Randolph Noelle: Immunology insight has promising applications
A good scientist always has an eye out for counterintuitive observations. Such observations usually mean that something previously thought to be true is, in fact, incorrect. The resulting reinterpretation of the facts often leads to important scientific advances. Dartmouth immunologist Randolph Noelle, Ph.D., is a case in point.
The tale begins with a counterintuitive observation made many years ago, in the infancy of organ transplantation, when kidney transplants were almost always eventually rejected by the host. Anything that improved the success rate, even modestly, was hailed as a breakthrough.

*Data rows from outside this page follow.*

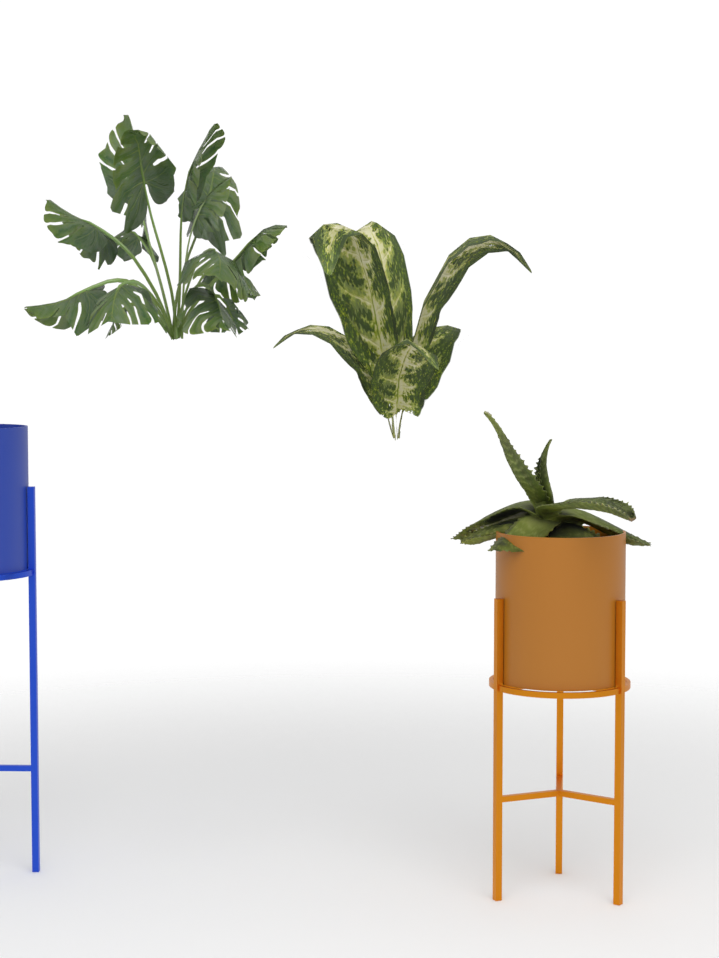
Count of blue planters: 1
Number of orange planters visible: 1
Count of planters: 2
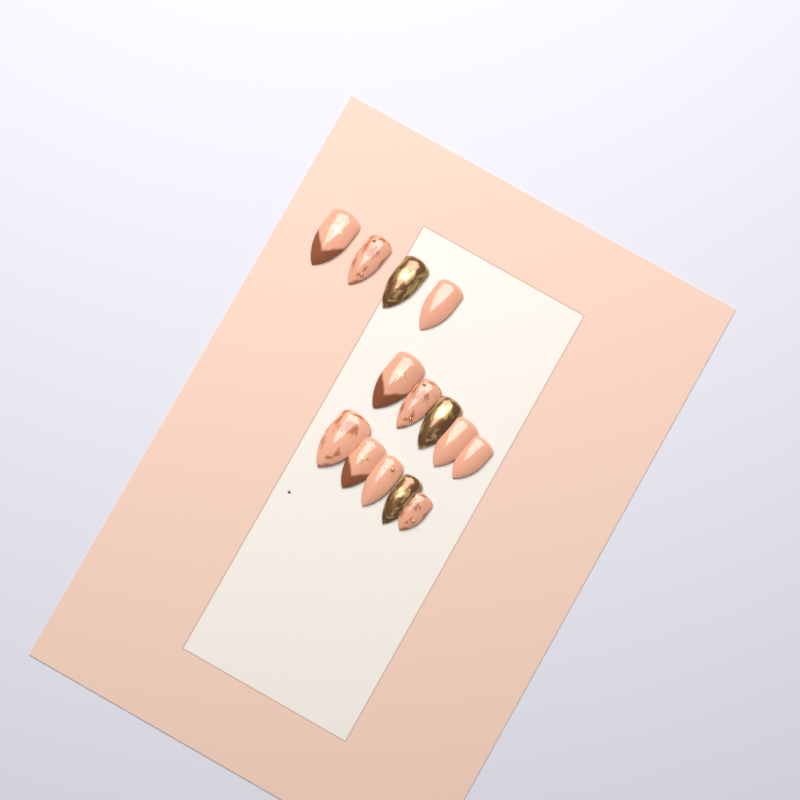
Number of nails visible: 14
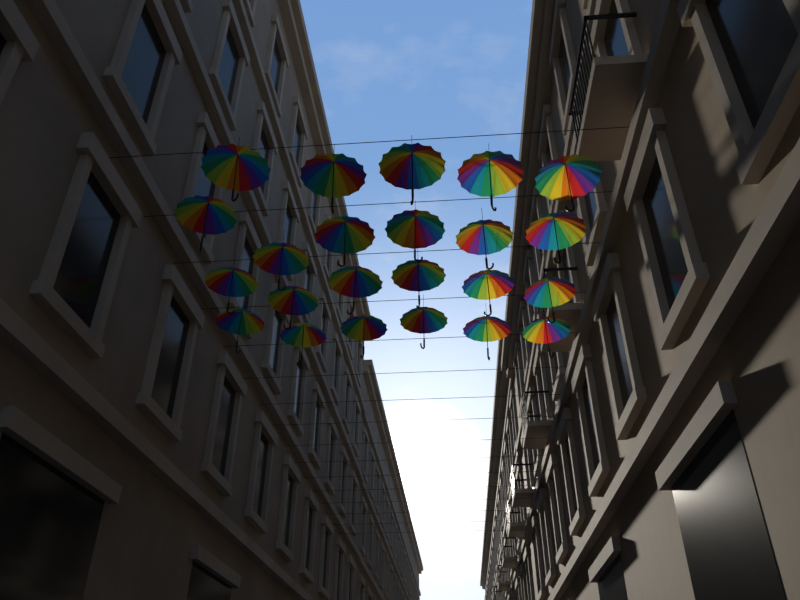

Randy Noelle recently made a key discovery
about the immune system.
One such discovery cut across the grain of scientific thought of the day. Noelle explains it: "If you took whole blood from the donor prior to [a kidney transplant] and transfused it into the host, it facilitated the longevity of the transplant. That observation is counterintuitive, because one would think that if you immunized the host with blood prior to the transplant, you would facilitate graft rejection. However, the procedure came to be known as donor-specific transfusion (DST), and it was widely used at the time."
Then the powerful immunosuppressive drug cyclosporin was discovered, and the field of organ transplantation was revolutionized. DST was abandoned, and it became one of those oddities of science that was never adequately explained.
Since then, knowledge of immunology has grown exponentially. It is now known, for example, that tens or even hundreds of millions of a body's cells turn over every day. The body has to have a way of recognizing the new cells as part of "self" so the immune system is not activated to attack them.
At the same time, an equal number of cells begin the process of programmed cell death known as apoptosis. During apoptosis, the immunologic makeup of cells is altered, yet the immune system still recognizes them as "self." This phenomenon is called peripheral tolerance, and these cells are presented to the immune system in a nonimmunogenic, or "negative," way. The process of reminding the immune system not to attack our own cells goes on constantly.
Host: So scientists now realize that an infusion of donor blood cells as in DST is a "negative vaccine"; the host immune system does not recognize them as foreign, so the immune response is suppressed. With the response to the donor blood suppressed, when the kidney is transplanted the immune response to it, too, is blunted. The graft lives a little longernot much, but enough to be noticeable.
Then came the discovery of a molecule that is critical to the activation of the immune system a helper T-cell molecule called CD154. The recent contribution made by Noelle and his graduate student Sergio Quezada was finding a way to greatly improve peripheral toleranceusing an antibody to CD154 (namely anti- CD154), which can block the function of CD154 and all but ablate immunity in the host. Even better, this immunosuppressive antibody, when given with DST, can induce a profound and long-lived unresponsiveness to just the transplantation antigens.
In other words, by itself anti- CD154 produces global immune suppression, but with DST it produces tolerance only for the transplanted organ. Further, although anti-CD154 blocks many immune responses, it spares some that are critical for protecting the body against viruses and bacteria. Moreover, this effect appears not to permanently impair the host immune system.
Skin: Noelle describes how the team demonstrated this: "We can take a white mouse and a black mouse. We can give the white mouse some black-mouse blood, together with anti- CD154, and then permanently graft a piece of black-mouse skin onto the white mouse." Skin was chosen, he says, because it is the most difficult tissue to graft due to its extreme immunogenicity. Since then, the experimental process has been extended to other species and, adds Noelle, "we are very close to clinical trials in humans."
This procedure would change the whole strategy of organ transplantation. First, the recipient would be treated with donor whole blood and anti-CD154. After as little as 24 hours, surgeons could transplant the organ without the need for immunosuppressant drug therapy.
Ironically, DST was supplanted by cyclosporin, but now DST plus anti-CD154 will likely supplant cyclosporin. In fact, the two forms of therapy are incompatible because while cyclosporin staves off acute rejection, it blocks long-term peripheral tolerance. A new drug, rapamycin, does not have that undesirable effect. So when clinical trials are conducted, one group of patients will probably be given DST, anti-CD154, and rapamycin. Together, these treatments may result in immunologists' longtime dream: permanent graft survival without generalized immunosuppression.
And there is still more good news: anti-CD154 may also prove useful against a host of autoimmune diseases. It is already being used in a clinical trial at DHMC against multiple sclerosis. Other diseases targeted for future trials include lupus erythematosus and idiopathic thrombocytopenia. Don't tell patients with those diseases it's not worth puzzling out scientific oddities.